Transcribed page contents
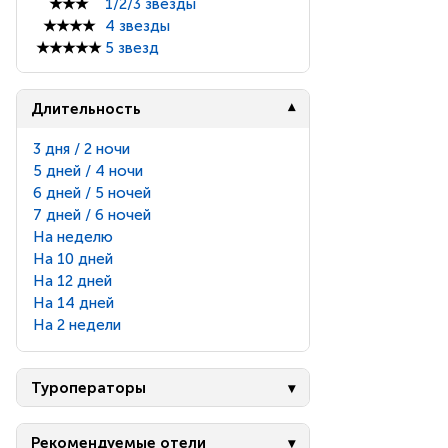
★★★
1/2/3 звезды
★★★★
4 звезды
★★★★★
5 звезд
Длительность
3 дня / 2 ночи
5 дней / 4 ночи
6 дней / 5 ночей
7 дней / 6 ночей
На неделю
На 10 дней
На 12 дней
На 14 дней
На 2 недели
Туроператоры
Рекомендуемые отели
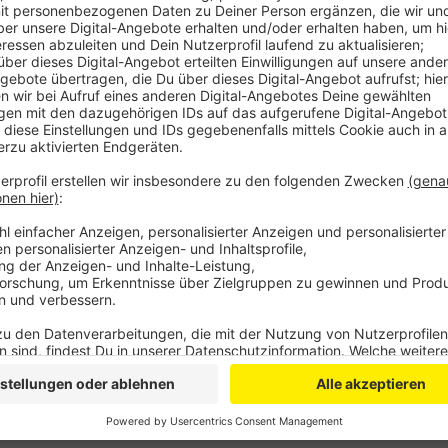
Anzeige
In diesem Jahr war alles etwas anders: „Die Bierbörs
sie unter 2G und zum ersten Mal hat es nicht geregn
Leverkusen-Interview. Fast 20.000 Leute haben die
besucht – die Erwartungen wurden damit deutlich üb
Zwischenfälle gegeben auch die Einlasskontrollen lief
2G-Regel funktioniert so gut, dass darunter nächste
Volksfest stattfinden kann – ebenso wie die große B
Anzeige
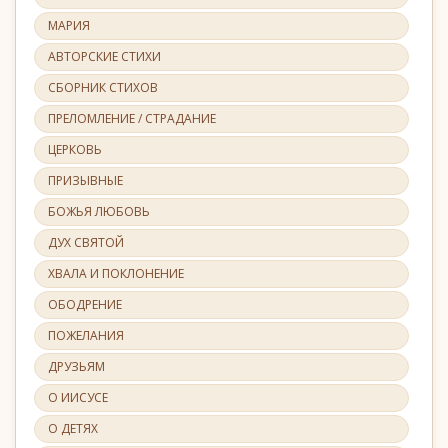
МАРИЯ
АВТОРСКИЕ СТИХИ
СБОРНИК СТИХОВ
ПРЕЛОМЛЕНИЕ / СТРАДАНИЕ
ЦЕРКОВЬ
ПРИЗЫВНЫЕ
БОЖЬЯ ЛЮБОВЬ
ДУХ СВЯТОЙ
ХВАЛА И ПОКЛОНЕНИЕ
ОБОДРЕНИЕ
ПОЖЕЛАНИЯ
ДРУЗЬЯМ
О ИИСУСЕ
О ДЕТЯХ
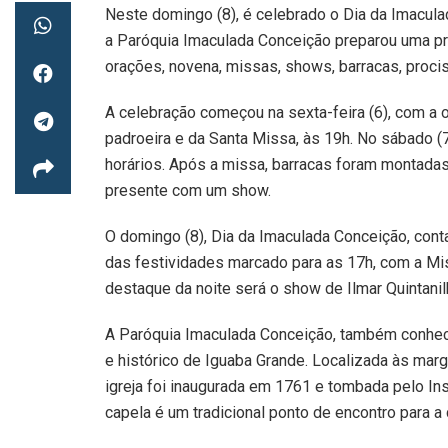
Neste domingo (8), é celebrado o Dia da Imacula
a Paróquia Imaculada Conceição preparou uma pr
orações, novena, missas, shows, barracas, procis
A celebração começou na sexta-feira (6), com a 
padroeira e da Santa Missa, às 19h. No sábado (
horários. Após a missa, barracas foram montada
presente com um show.
O domingo (8), Dia da Imaculada Conceição, con
das festividades marcado para as 17h, com a Mis
destaque da noite será o show de Ilmar Quintanil
A Paróquia Imaculada Conceição, também conheci
e histórico de Iguaba Grande. Localizada às mar
igreja foi inaugurada em 1761 e tombada pelo Ins
capela é um tradicional ponto de encontro para a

-- Problem --
Copy every line of text from the records above character for character, omitting the picture markers.

-- Answer --
★★★
1/2/3 звезды
★★★★
4 звезды
★★★★★
5 звезд
Длительность
3 дня / 2 ночи
5 дней / 4 ночи
6 дней / 5 ночей
7 дней / 6 ночей
На неделю
На 10 дней
На 12 дней
На 14 дней
На 2 недели
Туроператоры
Рекомендуемые отели
Anzeige
In diesem Jahr war alles etwas anders: „Die Bierbörs
sie unter 2G und zum ersten Mal hat es nicht geregn
Leverkusen-Interview. Fast 20.000 Leute haben die
besucht – die Erwartungen wurden damit deutlich üb
Zwischenfälle gegeben auch die Einlasskontrollen lief
2G-Regel funktioniert so gut, dass darunter nächste
Volksfest stattfinden kann – ebenso wie die große B
Anzeige
МАРИЯ
АВТОРСКИЕ СТИХИ
СБОРНИК СТИХОВ
ПРЕЛОМЛЕНИЕ / СТРАДАНИЕ
ЦЕРКОВЬ
ПРИЗЫВНЫЕ
БОЖЬЯ ЛЮБОВЬ
ДУХ СВЯТОЙ
ХВАЛА И ПОКЛОНЕНИЕ
ОБОДРЕНИЕ
ПОЖЕЛАНИЯ
ДРУЗЬЯМ
О ИИСУСЕ
О ДЕТЯХ
Neste domingo (8), é celebrado o Dia da Imacula
a Paróquia Imaculada Conceição preparou uma pr
orações, novena, missas, shows, barracas, procis
A celebração começou na sexta-feira (6), com a 
padroeira e da Santa Missa, às 19h. No sábado (
horários. Após a missa, barracas foram montada
presente com um show.
O domingo (8), Dia da Imaculada Conceição, con
das festividades marcado para as 17h, com a Mis
destaque da noite será o show de Ilmar Quintanil
A Paróquia Imaculada Conceição, também conheci
e histórico de Iguaba Grande. Localizada às mar
igreja foi inaugurada em 1761 e tombada pelo Ins
capela é um tradicional ponto de encontro para a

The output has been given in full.